══ Çıkarılan metin ══
YAVUZ BÜLENT BAKİLER’İN KALEMİNDEN MUHSİN YAZICIOĞLU

  

Hemşehrimiz Yavuz Bülent Bakiler’in kaleminden Hemşehrimiz Merhum Muhsin Yazıcıoğlu ile ilgili iki makale

Yavuz Bülent Bakiler Hocamızın Muhsin Yazıcıoğlu ile ilgili Türkiye Gazetesi’nde yayınlanan iki makalesi

Muhsin Yazıcıoğlu  veya Er Kişi Niyetine

Bir gün, Muhsin Yazıcıoğlu arkasından iplik iplik gözyaşı dökeceğim hiç aklıma gelmedi. Çünkü ben ondan yirmi yaş daha büyüktüm. Ama Rabbimiz, onu, benden önce sonsuzluk âlemine aldı.
Aynı şehrin çocuklarıydık. Aynı türkülerle büyüdük. Mayamız aynı hamurdandı. Ve daha önemlisi, aynı fikrin mensupları, aynı sevdanın mahkûmlarıydık.
Onu, delikanlı çağlarından itibaren tanıdım. Orta halli bir ailenin çocuğuydu. Ama çok zengin bir şahsiyete sahipti. Kim söylemişse çok doğru söylemiş, aklımda hep o doğru tespit var: “Namuslu bir adam, Allah’ın en soylu eserlerinden biridir!” denilmiş. O gerçekten de, Allah’ın soylu eserlerinden biriydi. “Emrolunduğu gibi dosdoğru olmaya çalışanlar” ordusundandı. Peygamber ahlâkıyla yaşayanlardandı. Vatanımızı, milletimizi, dilimizi, bayrağımızı, ordumuzu ve bütün mukaddeslerimizi sevmek, onun en büyük özelliklerindendi. Ama şu hazin tecelliye bakınız: Vatanımızın bütünlüğü, milletimizin birliği, dilimizin, dinimizin selâmeti için, 12 Eylül 1980 darbesiyle iktidara el koyanlar, onu da zindanlara atmışlardı. Her zaman her yerde söyledim işte burada da yazıyorum: Eğer insan vücudundaki sıcaklığı ölçen termometreler gibi, yüreğimizdeki sevgiyi, aşkı, samimiyeti, vatanseverliği, orduya, millete, bayrağa bağlılığı tesbit eden cihazlar da yapılabilmiş olsa idi, Muhsin Yazıcıoğlu’nun bütün bu konularda, Kenan Evren’den ve darbeci arkadaşlarından kıl kadar geride olmadığı kör gözleri bile açabilir en vicdansız insanları bile merhamete getirebilirdi. Ama 12 Eylül darbesini yapanlar, Cumhurbaşkanlığı koltuğuna oturdular, Muhsin Yazıcıoğlu’na ve arkadaşlarına da vatanı zindan ettiler. Onu 7.5 yıl cezaevlerinde çürütmeye çalıştılar. Bu sürenin 5.5 yılında, bir firavun öfkesiyle ona hücre cezası da çektirdiler. Yapılan bütün mahkemelerden Muhsin Yazıcıoğlu’nun beraat etmesinden utanmadılar, arlanmadılar, uslanmadılar.
═══
# İstenen 1
Muhsin Yazıcıoğlu hakkındaki yazıda yer alan "Çünkü ben ondan yirmi yaş daha büyüktüm." cümlesini İngilizceye çevirin.
══ Kayıtlar ══
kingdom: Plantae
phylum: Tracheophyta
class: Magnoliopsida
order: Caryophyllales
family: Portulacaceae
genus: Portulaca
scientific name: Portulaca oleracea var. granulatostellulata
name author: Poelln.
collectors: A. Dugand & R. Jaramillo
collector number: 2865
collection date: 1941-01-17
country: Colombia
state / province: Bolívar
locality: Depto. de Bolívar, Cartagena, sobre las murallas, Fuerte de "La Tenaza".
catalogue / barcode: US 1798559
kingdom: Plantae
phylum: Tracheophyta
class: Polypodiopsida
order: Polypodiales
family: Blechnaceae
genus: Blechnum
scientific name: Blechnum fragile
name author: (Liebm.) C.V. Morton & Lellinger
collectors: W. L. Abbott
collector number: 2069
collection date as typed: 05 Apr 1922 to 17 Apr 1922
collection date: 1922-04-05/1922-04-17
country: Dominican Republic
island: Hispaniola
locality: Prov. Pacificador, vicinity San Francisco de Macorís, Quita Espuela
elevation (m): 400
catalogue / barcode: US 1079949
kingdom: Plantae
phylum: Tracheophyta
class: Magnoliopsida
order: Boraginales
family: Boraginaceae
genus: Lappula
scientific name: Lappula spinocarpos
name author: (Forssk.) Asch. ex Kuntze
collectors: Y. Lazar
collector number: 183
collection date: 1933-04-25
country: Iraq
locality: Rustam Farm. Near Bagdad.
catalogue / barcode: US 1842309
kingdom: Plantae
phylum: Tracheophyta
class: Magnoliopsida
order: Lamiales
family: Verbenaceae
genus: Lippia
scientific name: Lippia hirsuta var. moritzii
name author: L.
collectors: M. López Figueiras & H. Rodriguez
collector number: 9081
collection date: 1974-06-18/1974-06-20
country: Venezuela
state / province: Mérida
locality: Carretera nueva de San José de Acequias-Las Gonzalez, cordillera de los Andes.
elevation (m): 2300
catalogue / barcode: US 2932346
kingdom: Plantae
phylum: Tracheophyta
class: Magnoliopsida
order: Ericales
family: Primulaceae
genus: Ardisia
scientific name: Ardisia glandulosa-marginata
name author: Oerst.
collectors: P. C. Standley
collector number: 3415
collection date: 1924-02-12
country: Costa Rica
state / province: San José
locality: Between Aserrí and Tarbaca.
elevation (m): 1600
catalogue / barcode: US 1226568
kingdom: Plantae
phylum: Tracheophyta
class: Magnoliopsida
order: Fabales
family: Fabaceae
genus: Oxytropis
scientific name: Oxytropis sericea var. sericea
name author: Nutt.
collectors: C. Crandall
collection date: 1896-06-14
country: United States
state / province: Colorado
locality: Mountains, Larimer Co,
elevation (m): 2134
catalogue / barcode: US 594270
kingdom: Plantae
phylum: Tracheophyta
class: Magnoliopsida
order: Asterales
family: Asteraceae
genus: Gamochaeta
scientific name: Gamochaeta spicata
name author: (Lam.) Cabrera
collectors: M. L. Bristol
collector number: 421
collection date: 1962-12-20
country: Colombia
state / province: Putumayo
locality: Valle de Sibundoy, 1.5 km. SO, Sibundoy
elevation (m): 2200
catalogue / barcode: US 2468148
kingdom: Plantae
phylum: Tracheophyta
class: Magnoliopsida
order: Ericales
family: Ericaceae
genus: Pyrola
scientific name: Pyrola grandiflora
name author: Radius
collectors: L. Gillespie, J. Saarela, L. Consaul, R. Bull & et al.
═══
# İstenen 2
Kayıtların ilk satırından başlayıp "elevation (m): 1600" içeren satıra kadar uzanan satırları, her iki uç dahil olmak üzere, hiçbir değişiklik yapmadan geri verin.

# Doğru cevap 1
Because I was twenty years older than him.

# Doğru cevap 2
kingdom: Plantae
phylum: Tracheophyta
class: Magnoliopsida
order: Caryophyllales
family: Portulacaceae
genus: Portulaca
scientific name: Portulaca oleracea var. granulatostellulata
name author: Poelln.
collectors: A. Dugand & R. Jaramillo
collector number: 2865
collection date: 1941-01-17
country: Colombia
state / province: Bolívar
locality: Depto. de Bolívar, Cartagena, sobre las murallas, Fuerte de "La Tenaza".
catalogue / barcode: US 1798559
kingdom: Plantae
phylum: Tracheophyta
class: Polypodiopsida
order: Polypodiales
family: Blechnaceae
genus: Blechnum
scientific name: Blechnum fragile
name author: (Liebm.) C.V. Morton & Lellinger
collectors: W. L. Abbott
collector number: 2069
collection date as typed: 05 Apr 1922 to 17 Apr 1922
collection date: 1922-04-05/1922-04-17
country: Dominican Republic
island: Hispaniola
locality: Prov. Pacificador, vicinity San Francisco de Macorís, Quita Espuela
elevation (m): 400
catalogue / barcode: US 1079949
kingdom: Plantae
phylum: Tracheophyta
class: Magnoliopsida
order: Boraginales
family: Boraginaceae
genus: Lappula
scientific name: Lappula spinocarpos
name author: (Forssk.) Asch. ex Kuntze
collectors: Y. Lazar
collector number: 183
collection date: 1933-04-25
country: Iraq
locality: Rustam Farm. Near Bagdad.
catalogue / barcode: US 1842309
kingdom: Plantae
phylum: Tracheophyta
class: Magnoliopsida
order: Lamiales
family: Verbenaceae
genus: Lippia
scientific name: Lippia hirsuta var. moritzii
name author: L.
collectors: M. López Figueiras & H. Rodriguez
collector number: 9081
collection date: 1974-06-18/1974-06-20
country: Venezuela
state / province: Mérida
locality: Carretera nueva de San José de Acequias-Las Gonzalez, cordillera de los Andes.
elevation (m): 2300
catalogue / barcode: US 2932346
kingdom: Plantae
phylum: Tracheophyta
class: Magnoliopsida
order: Ericales
family: Primulaceae
genus: Ardisia
scientific name: Ardisia glandulosa-marginata
name author: Oerst.
collectors: P. C. Standley
collector number: 3415
collection date: 1924-02-12
country: Costa Rica
state / province: San José
locality: Between Aserrí and Tarbaca.
elevation (m): 1600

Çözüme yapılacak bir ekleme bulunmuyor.